Understanding tensor flow is one of the biggest implementation skills.


What Production Systems Add

Real-world systems add:

  • KV cache
  • Flash Attention
  • Mixed precision
  • Distributed training
  • Tensor parallelism
  • Quantization
  • Speculative decoding

Production Transformer engineering becomes significantly more complex.
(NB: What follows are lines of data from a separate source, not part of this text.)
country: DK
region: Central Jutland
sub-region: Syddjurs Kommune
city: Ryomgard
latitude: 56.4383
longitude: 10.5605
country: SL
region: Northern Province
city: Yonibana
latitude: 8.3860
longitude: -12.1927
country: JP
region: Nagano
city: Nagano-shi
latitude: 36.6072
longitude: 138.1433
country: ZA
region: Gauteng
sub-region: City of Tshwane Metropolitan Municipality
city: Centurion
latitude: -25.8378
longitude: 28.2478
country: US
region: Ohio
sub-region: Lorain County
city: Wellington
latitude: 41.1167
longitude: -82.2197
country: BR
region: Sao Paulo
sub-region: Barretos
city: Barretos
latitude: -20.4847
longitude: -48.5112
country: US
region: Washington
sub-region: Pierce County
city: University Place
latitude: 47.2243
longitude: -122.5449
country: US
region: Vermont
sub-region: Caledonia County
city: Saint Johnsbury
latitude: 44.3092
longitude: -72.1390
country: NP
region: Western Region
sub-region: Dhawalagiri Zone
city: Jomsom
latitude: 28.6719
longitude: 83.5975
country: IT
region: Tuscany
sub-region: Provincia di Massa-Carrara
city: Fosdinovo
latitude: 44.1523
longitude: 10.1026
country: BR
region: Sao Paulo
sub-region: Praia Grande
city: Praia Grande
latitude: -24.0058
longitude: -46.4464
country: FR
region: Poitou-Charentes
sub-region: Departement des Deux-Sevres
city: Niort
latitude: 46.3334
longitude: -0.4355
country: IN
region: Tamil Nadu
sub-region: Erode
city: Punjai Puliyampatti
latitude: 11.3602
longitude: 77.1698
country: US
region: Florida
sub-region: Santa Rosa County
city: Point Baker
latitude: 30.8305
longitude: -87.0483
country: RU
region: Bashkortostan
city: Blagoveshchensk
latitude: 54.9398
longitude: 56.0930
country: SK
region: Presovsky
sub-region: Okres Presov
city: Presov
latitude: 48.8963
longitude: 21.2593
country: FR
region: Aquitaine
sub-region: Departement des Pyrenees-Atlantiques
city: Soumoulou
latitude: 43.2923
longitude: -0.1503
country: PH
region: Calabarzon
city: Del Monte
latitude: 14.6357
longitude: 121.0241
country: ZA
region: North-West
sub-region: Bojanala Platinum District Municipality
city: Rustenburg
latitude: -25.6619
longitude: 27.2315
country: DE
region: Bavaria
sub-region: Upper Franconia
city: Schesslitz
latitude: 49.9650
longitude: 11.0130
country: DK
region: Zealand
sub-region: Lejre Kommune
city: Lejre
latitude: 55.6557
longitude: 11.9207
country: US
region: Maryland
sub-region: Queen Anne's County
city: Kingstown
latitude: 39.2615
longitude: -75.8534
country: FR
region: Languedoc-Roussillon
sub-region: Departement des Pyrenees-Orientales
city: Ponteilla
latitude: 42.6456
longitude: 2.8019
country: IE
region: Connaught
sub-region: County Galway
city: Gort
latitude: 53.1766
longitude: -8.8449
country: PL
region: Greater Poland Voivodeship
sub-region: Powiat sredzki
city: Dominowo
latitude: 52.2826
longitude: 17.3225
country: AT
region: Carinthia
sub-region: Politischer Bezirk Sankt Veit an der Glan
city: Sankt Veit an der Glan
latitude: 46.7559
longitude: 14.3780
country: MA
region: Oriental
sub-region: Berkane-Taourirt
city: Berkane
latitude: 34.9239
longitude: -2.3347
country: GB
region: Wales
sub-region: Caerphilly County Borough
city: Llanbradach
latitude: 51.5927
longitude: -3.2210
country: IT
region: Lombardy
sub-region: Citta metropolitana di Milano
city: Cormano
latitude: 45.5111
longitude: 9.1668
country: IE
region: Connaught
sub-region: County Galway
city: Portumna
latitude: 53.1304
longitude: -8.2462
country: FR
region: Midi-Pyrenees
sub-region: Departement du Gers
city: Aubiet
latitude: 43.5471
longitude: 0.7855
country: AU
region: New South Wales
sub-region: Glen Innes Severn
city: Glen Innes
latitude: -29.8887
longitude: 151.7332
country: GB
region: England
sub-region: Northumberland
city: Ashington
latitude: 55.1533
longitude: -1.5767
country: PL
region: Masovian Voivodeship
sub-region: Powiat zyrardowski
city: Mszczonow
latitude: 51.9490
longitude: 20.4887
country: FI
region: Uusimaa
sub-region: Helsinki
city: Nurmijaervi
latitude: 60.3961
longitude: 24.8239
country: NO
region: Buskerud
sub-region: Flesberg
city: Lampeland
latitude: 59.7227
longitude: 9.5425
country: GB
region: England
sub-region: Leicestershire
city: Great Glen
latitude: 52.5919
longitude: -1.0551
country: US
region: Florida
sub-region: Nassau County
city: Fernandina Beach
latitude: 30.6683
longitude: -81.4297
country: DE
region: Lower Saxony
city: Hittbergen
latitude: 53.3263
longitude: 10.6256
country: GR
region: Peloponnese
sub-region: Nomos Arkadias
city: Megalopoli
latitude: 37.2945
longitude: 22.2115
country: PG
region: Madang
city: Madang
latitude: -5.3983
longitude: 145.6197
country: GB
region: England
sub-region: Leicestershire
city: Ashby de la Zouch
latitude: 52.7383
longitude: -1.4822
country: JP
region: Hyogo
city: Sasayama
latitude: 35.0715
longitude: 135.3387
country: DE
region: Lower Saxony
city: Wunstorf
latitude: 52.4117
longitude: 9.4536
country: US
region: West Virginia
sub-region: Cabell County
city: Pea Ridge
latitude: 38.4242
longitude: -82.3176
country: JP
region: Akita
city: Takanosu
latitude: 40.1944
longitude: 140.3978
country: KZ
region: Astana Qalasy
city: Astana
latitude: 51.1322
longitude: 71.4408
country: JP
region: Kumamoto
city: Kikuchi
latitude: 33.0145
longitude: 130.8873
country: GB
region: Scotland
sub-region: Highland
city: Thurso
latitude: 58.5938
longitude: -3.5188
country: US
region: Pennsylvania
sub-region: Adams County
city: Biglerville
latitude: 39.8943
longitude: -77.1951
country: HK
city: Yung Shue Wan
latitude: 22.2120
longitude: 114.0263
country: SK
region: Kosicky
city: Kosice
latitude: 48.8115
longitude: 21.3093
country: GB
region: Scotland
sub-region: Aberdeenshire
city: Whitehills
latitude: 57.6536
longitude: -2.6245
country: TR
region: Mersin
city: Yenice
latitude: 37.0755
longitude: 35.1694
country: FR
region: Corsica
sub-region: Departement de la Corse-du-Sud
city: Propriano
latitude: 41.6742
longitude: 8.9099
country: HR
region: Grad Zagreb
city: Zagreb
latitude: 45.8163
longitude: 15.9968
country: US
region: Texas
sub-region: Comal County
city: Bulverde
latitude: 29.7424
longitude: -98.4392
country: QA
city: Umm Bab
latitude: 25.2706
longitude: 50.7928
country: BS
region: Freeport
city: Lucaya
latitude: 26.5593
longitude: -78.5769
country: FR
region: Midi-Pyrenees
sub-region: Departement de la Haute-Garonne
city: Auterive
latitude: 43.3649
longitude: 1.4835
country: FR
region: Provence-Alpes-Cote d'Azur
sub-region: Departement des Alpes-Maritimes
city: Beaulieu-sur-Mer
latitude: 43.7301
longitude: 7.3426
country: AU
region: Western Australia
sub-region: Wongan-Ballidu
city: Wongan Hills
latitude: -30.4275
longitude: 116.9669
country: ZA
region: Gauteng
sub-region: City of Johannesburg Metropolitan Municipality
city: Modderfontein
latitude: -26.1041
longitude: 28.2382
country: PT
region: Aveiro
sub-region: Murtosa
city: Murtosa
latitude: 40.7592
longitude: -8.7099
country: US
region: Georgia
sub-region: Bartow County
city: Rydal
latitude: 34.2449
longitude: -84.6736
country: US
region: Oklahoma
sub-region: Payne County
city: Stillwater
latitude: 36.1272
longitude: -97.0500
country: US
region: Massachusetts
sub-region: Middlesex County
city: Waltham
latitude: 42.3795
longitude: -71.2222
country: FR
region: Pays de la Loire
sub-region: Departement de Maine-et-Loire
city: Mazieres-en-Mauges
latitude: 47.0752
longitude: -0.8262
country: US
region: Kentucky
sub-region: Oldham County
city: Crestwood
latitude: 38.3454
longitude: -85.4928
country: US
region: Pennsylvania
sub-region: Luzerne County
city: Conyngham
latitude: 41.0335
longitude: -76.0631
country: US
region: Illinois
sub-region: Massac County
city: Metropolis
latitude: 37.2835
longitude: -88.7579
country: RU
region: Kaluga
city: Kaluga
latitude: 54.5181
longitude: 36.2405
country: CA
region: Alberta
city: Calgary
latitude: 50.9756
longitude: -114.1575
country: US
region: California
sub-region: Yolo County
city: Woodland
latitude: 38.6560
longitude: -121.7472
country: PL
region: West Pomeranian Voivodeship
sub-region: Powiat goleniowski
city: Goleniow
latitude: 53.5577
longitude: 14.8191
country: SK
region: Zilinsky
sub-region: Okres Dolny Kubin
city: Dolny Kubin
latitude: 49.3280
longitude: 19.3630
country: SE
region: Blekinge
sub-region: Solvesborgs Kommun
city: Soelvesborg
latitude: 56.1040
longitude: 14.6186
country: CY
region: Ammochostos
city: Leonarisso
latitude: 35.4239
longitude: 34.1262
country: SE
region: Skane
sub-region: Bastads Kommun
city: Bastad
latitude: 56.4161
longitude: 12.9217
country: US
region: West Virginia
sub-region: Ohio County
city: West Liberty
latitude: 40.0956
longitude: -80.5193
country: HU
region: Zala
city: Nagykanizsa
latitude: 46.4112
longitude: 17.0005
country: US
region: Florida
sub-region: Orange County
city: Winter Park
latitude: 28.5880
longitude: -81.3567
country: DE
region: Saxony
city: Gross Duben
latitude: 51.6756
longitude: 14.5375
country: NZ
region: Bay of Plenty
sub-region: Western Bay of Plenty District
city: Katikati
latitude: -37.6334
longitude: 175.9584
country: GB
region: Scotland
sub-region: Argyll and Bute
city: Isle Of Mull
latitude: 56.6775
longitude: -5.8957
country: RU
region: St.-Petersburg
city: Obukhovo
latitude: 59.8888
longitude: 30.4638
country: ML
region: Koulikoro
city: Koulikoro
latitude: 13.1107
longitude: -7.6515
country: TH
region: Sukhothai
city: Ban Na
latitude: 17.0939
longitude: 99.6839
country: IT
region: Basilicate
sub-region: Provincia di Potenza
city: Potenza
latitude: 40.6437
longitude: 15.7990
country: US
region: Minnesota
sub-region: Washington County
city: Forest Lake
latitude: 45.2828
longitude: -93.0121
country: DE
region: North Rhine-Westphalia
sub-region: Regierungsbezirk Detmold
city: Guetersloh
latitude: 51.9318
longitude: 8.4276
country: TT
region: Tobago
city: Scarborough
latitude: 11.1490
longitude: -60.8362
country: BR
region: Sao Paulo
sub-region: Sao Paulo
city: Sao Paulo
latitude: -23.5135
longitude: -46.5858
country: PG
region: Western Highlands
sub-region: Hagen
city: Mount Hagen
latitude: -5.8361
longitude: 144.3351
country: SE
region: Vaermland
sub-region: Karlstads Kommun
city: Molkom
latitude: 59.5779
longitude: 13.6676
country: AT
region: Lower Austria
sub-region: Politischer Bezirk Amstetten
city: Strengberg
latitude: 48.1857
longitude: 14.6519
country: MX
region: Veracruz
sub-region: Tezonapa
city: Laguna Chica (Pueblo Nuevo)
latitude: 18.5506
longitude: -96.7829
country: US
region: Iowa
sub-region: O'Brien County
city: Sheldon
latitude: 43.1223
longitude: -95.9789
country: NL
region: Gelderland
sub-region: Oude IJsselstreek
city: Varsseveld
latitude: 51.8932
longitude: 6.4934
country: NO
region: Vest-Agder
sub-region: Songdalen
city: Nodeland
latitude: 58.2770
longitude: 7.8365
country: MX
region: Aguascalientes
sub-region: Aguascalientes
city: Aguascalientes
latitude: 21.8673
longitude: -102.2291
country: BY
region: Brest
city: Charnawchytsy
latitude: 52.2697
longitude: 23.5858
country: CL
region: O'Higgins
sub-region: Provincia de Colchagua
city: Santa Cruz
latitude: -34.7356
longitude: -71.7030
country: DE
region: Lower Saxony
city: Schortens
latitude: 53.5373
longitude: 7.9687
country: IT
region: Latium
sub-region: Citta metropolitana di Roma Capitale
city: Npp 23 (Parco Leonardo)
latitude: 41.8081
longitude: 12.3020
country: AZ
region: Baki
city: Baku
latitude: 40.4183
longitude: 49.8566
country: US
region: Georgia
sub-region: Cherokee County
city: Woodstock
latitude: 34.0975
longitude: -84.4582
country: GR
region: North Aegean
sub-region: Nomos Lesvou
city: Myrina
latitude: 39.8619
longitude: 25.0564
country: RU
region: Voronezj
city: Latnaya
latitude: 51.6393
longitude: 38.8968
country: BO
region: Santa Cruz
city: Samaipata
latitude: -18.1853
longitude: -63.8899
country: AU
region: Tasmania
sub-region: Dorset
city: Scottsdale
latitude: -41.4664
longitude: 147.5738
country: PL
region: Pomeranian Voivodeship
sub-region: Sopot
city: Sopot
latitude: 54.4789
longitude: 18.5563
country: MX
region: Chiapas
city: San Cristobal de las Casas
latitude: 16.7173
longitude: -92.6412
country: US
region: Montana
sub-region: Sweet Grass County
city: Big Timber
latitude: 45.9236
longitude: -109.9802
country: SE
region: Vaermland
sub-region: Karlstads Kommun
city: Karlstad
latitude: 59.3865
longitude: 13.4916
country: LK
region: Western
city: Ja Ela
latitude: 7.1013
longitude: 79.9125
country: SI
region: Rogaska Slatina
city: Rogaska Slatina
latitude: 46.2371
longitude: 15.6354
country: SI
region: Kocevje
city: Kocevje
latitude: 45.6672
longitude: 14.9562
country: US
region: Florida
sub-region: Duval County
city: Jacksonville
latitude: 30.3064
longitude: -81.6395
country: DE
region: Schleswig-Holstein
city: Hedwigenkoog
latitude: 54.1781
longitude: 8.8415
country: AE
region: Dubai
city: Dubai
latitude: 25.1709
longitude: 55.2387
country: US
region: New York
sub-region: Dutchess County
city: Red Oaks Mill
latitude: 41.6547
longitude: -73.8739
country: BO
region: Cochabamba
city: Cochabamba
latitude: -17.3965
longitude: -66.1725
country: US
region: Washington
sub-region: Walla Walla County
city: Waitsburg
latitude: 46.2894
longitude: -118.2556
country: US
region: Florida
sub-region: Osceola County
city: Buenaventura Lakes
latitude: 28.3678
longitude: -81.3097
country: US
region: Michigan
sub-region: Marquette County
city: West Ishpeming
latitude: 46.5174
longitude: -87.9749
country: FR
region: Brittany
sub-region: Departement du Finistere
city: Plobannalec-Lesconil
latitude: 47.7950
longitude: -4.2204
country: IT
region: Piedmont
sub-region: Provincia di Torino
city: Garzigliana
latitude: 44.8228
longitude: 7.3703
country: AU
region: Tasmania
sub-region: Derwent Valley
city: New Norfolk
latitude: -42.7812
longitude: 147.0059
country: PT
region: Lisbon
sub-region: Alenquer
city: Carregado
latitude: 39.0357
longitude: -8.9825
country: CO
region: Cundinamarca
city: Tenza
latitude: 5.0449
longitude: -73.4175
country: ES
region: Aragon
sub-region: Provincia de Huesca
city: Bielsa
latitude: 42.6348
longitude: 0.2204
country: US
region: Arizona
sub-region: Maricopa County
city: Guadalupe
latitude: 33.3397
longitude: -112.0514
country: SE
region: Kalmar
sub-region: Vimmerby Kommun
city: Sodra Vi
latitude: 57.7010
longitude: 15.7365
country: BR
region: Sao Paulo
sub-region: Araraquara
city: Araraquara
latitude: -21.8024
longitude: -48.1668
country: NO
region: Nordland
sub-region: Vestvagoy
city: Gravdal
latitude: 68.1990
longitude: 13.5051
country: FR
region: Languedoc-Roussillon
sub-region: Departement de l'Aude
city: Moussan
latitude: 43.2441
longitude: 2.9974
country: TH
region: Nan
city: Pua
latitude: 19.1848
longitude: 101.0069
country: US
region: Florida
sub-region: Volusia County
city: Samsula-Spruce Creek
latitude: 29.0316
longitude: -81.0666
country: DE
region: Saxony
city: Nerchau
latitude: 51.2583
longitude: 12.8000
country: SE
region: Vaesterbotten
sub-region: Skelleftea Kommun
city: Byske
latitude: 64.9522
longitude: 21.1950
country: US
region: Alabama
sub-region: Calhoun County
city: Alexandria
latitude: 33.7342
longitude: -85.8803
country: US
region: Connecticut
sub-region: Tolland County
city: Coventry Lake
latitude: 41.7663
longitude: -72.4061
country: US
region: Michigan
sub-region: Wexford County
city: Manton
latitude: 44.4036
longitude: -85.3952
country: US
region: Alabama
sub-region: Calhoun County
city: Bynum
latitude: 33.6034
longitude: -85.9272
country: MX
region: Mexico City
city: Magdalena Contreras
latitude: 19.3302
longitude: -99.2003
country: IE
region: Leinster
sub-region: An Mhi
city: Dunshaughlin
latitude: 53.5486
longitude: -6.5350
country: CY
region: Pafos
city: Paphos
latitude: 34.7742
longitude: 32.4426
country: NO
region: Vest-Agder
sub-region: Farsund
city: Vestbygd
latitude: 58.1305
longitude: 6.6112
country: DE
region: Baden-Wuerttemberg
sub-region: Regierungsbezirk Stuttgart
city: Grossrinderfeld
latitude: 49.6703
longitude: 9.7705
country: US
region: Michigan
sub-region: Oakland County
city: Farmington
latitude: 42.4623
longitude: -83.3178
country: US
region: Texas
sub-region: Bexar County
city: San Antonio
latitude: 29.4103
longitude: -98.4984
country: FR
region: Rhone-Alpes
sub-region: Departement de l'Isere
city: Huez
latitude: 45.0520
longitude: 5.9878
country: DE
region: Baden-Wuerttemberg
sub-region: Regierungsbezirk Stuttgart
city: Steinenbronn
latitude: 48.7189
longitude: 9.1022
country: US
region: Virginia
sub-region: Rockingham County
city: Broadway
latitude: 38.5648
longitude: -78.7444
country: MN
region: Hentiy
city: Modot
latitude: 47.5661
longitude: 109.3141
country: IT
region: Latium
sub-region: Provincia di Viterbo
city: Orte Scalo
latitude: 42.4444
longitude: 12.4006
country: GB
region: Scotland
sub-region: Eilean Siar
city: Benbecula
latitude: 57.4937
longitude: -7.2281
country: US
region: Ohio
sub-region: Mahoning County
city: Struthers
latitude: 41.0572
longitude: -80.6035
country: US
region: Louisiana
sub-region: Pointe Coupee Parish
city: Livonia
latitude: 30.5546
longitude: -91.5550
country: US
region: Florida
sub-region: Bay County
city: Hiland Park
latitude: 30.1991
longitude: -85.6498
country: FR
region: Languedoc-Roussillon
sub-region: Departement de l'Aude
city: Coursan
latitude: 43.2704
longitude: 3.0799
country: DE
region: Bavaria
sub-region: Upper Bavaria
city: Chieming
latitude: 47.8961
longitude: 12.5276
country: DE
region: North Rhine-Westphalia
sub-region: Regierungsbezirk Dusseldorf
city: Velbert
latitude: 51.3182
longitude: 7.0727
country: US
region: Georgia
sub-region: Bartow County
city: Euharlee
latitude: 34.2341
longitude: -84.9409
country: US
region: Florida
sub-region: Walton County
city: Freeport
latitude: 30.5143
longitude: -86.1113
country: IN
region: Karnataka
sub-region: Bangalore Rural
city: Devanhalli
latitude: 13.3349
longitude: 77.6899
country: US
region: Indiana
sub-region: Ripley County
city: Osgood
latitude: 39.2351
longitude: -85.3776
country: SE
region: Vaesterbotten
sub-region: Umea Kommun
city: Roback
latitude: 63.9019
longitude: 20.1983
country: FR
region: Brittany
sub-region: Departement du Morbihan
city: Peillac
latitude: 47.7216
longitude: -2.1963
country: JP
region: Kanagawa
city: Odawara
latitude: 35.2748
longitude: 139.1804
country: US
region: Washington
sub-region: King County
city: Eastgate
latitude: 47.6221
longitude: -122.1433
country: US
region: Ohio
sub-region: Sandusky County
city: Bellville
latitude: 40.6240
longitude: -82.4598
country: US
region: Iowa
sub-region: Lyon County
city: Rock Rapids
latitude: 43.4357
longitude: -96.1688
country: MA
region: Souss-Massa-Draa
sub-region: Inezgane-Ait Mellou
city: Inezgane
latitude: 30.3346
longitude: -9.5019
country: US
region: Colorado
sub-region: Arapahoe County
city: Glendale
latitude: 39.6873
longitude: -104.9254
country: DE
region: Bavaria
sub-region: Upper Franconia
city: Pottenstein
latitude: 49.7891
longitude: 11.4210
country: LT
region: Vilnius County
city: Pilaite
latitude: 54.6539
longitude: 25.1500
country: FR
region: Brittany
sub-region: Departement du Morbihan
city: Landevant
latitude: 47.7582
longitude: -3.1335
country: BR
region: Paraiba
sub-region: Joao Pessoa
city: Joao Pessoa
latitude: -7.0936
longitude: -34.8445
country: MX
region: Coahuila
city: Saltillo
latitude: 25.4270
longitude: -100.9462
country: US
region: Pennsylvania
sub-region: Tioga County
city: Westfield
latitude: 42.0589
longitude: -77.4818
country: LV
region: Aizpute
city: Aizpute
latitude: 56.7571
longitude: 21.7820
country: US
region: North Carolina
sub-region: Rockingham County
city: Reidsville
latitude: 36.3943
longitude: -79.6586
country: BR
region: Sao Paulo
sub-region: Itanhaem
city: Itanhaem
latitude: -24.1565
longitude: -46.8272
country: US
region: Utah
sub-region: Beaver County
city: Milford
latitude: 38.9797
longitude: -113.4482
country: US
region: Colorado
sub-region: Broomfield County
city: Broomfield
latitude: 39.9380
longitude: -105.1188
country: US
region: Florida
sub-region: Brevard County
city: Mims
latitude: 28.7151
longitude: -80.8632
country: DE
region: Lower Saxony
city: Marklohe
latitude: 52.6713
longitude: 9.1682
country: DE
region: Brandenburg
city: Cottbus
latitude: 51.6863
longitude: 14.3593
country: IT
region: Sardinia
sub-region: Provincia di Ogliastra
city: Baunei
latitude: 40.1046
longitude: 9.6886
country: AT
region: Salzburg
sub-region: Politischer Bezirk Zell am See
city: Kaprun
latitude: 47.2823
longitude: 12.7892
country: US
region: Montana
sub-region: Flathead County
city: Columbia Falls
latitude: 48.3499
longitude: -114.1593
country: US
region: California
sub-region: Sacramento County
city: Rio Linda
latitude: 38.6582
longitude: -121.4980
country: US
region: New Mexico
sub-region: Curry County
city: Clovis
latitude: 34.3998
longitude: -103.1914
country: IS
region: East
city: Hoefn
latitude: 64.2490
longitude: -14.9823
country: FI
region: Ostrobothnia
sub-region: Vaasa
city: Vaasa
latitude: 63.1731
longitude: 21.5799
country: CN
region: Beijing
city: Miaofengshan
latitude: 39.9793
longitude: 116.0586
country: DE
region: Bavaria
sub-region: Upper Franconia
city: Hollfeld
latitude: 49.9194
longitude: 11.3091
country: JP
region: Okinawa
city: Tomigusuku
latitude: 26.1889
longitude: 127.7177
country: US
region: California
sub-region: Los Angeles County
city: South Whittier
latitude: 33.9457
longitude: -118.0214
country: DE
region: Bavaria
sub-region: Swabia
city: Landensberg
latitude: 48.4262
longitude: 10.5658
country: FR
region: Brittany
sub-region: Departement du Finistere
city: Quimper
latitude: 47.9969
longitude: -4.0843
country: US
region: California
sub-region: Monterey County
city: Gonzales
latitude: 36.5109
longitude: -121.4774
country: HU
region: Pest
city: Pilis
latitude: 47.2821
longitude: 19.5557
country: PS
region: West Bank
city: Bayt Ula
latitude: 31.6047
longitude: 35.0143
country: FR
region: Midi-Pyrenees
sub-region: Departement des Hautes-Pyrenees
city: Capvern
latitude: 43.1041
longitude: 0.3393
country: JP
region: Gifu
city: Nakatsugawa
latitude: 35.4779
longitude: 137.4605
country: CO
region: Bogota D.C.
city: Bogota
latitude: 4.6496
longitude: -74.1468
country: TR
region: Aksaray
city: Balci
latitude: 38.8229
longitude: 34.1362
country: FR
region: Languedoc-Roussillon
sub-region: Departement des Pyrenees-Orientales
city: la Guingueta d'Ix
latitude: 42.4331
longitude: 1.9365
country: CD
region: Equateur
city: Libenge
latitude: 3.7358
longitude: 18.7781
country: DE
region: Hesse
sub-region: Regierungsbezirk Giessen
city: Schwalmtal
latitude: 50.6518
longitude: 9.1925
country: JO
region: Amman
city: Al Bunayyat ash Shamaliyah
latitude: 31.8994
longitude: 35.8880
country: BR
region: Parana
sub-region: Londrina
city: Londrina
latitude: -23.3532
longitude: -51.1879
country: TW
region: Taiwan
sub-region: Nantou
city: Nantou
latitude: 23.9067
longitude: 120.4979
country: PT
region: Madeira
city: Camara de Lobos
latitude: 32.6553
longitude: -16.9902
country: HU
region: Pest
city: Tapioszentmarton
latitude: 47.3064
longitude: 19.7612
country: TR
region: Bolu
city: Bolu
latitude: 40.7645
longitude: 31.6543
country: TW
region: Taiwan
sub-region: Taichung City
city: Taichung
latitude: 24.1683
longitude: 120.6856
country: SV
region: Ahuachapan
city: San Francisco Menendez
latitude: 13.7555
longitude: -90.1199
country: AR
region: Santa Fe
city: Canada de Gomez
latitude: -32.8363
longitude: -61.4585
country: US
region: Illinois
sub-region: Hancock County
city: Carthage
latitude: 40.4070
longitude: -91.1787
Why Building Tiny Transformers Is Valuable

Implementing even a tiny GPT teaches:

  • Architecture flow
  • Tensor reasoning
  • Attention mechanics
  • Optimization bottlenecks
  • Inference behavior

This dramatically improves:

  • Research comprehension
  • Debugging ability
  • Systems intuition

One Important Realization

Modern LLMs ultimately reduce to:

  • Matrix operations
  • Probabilistic optimization
  • Representation learning

The sophistication emerges from:

  • Scale
  • Optimization
  • Training
  • Systems engineering

not hidden symbolic magic.


Suggested Next Steps

After implementing a tiny Transformer, strong next projects include:

Practical Projects

  • Character-level GPT
  • Toy chatbot
  • Attention visualization tool
  • Mini RAG pipeline
  • Prompt experimentation

Advanced Topics

  • LoRA fine-tuning
  • Quantization
  • Distributed training
  • Inference serving
  • Flash Attention internals

Final Thought

One of the most powerful moments in learning Transformers is realizing:

the architecture is elegant underneath the complexity.

The intimidating diagrams eventually collapse into:

  • Embeddings
  • Matrix multiplications
  • Normalization
  • Attention
  • Probabilistic generation

repeated at massive scale. And that combination became the foundation of modern AI.


Critical Mental Model

Transformer implementations are fundamentally:

large-scale tensor manipulation systems performing iterative contextual representation refinement.